Work item
Leave the pictures out. Copy every other part of the entries exactly.
- - - -
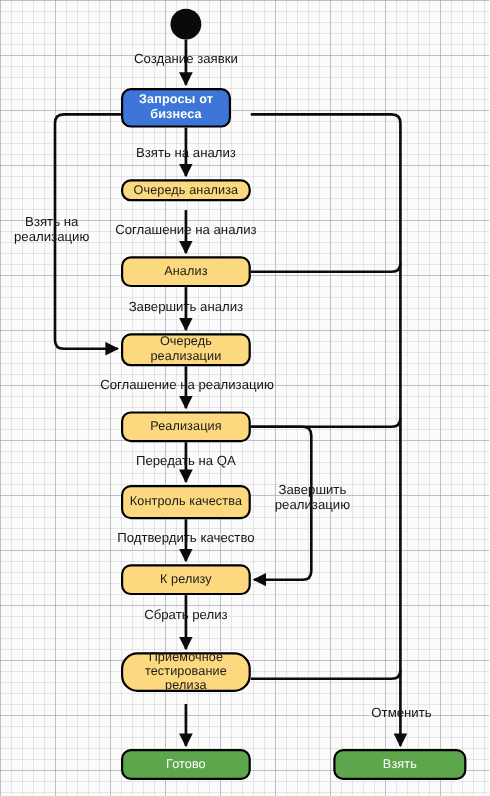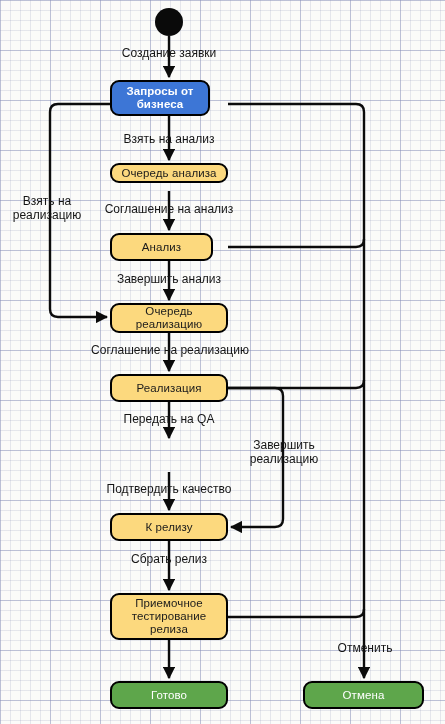"Анализ" div.node { width: 103px -> 118px }
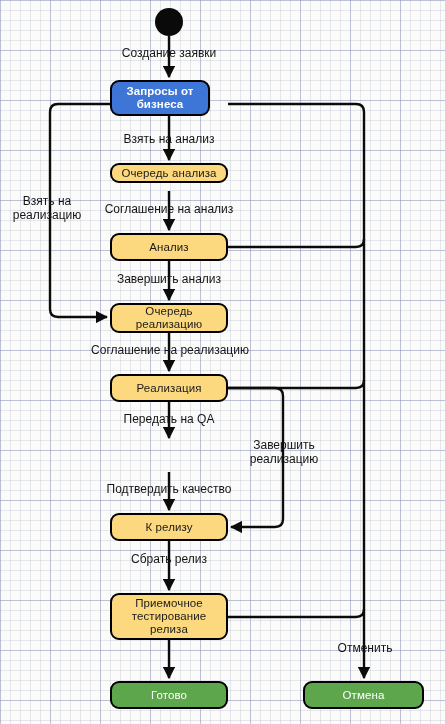"Очередь реализацию" div.node { text: реализацию -> реализации }
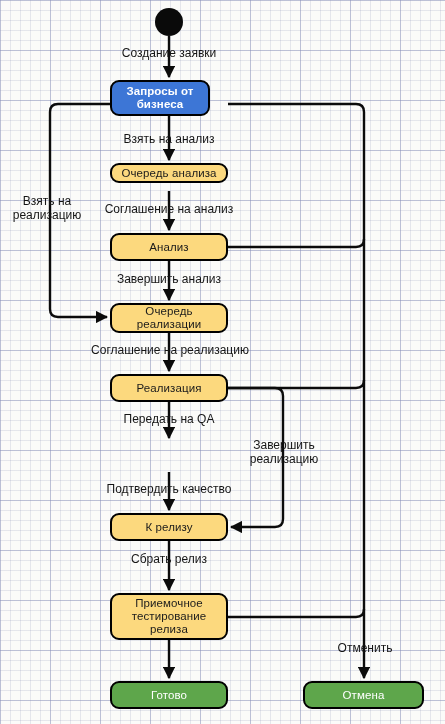"Контроль качества" div.node { html: none -> <div>Контроль качества</div> }
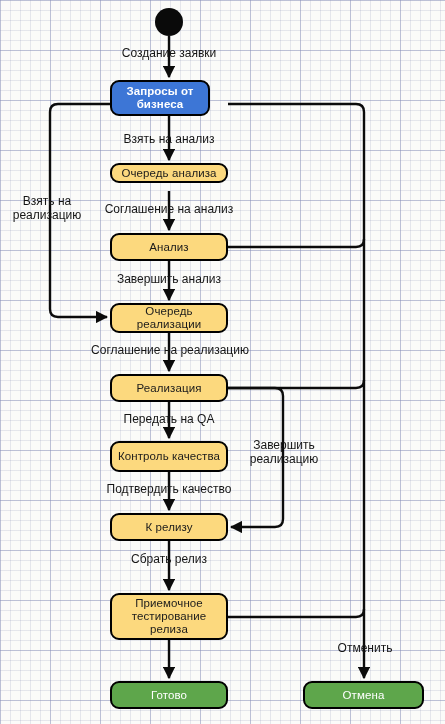"Приемочное тестирование релиза" div.node { border-radius: none -> 15px; height: 47px -> 36px }
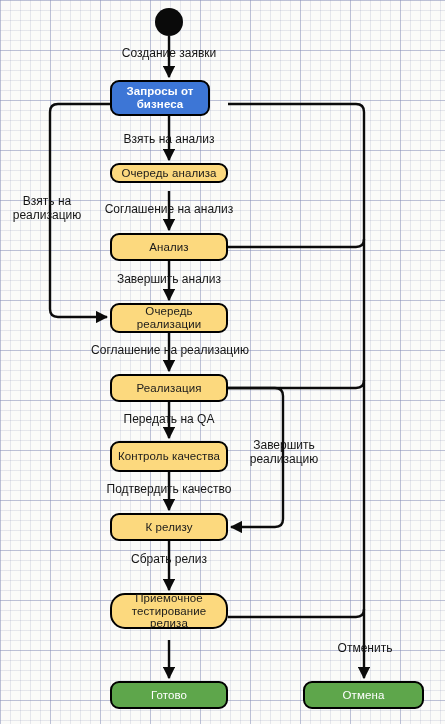"Отмена" div.node { text: Отмена -> Взять }
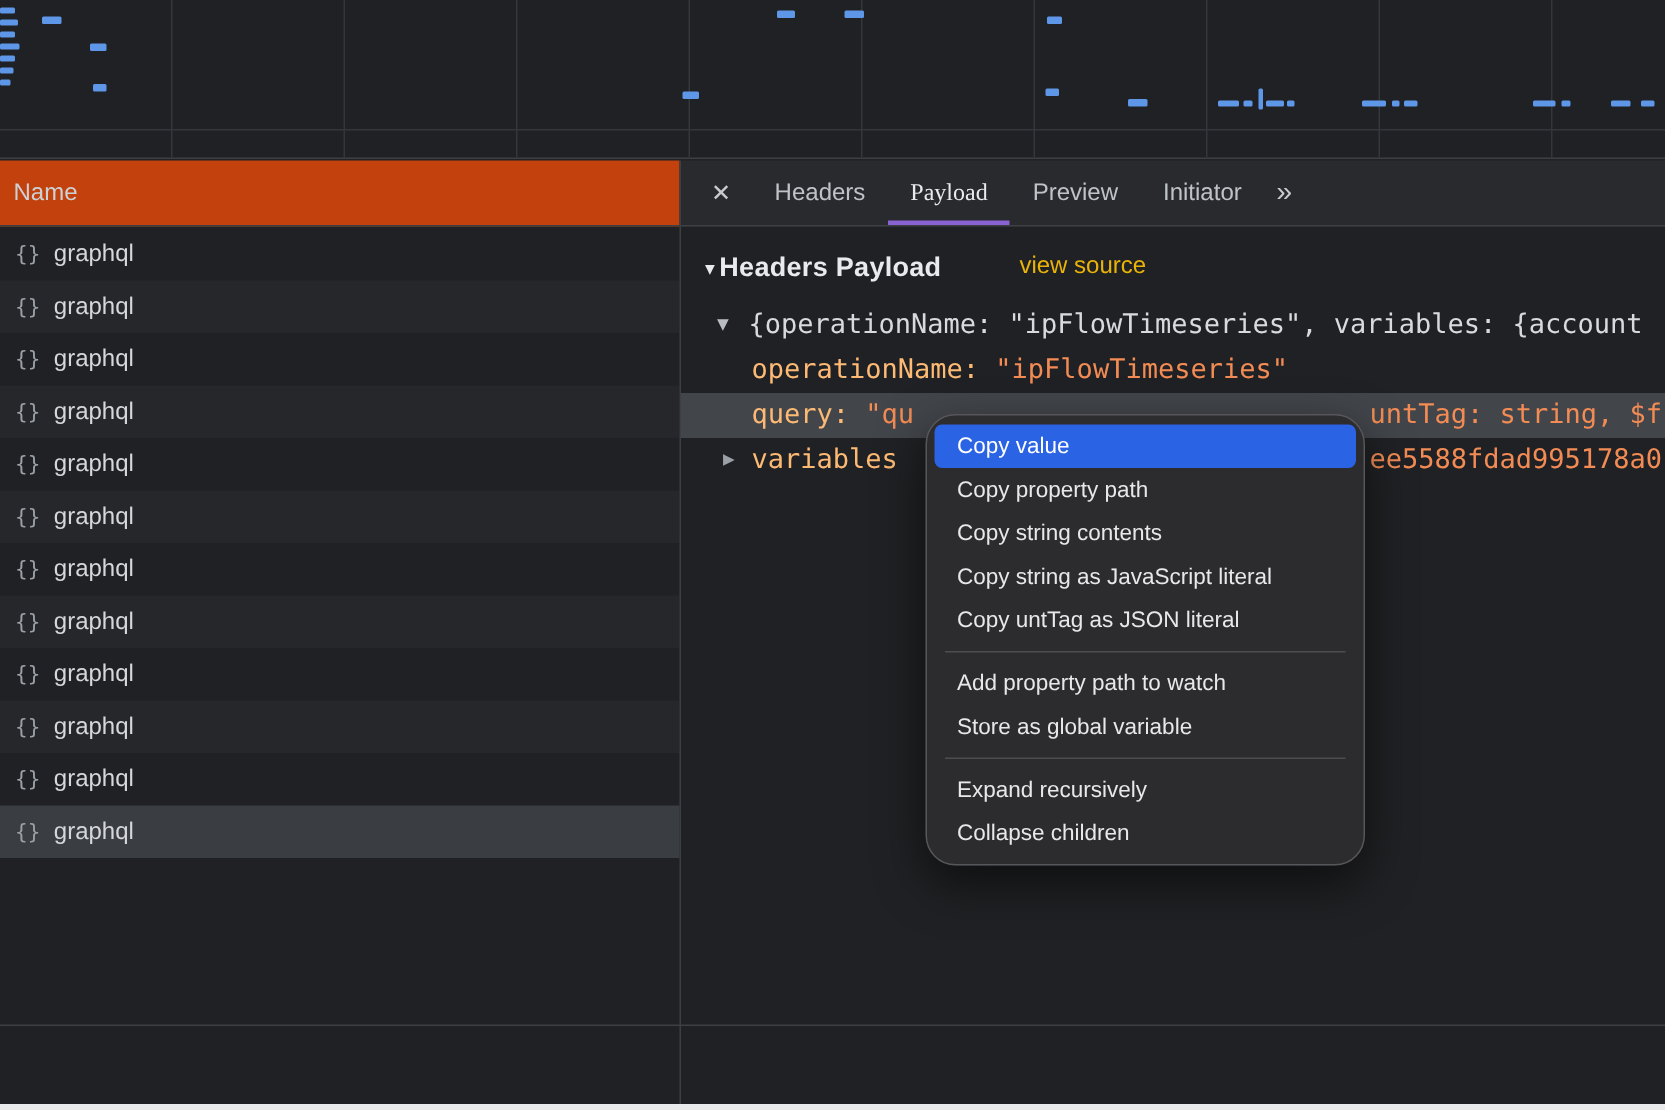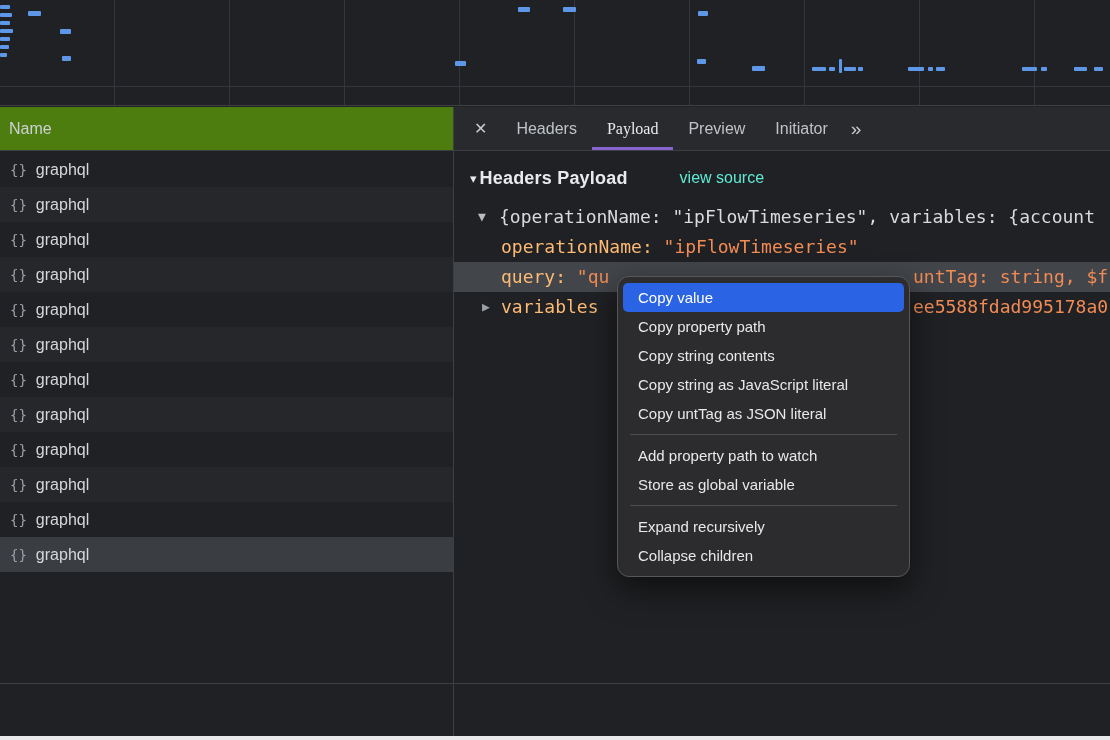"Name" .band-left { background: #4d7c0f -> #c2410c }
- - - -
Task answer
"Анализ" div.node { width: 103px -> 118px }
"Очередь реализацию" div.node { text: реализацию -> реализации }
"Контроль качества" div.node { html: none -> <div>Контроль качества</div> }
"Приемочное тестирование релиза" div.node { border-radius: none -> 15px; height: 47px -> 36px }
"Отмена" div.node { text: Отмена -> Взять }
"Name" .band-left { background: #4d7c0f -> #c2410c }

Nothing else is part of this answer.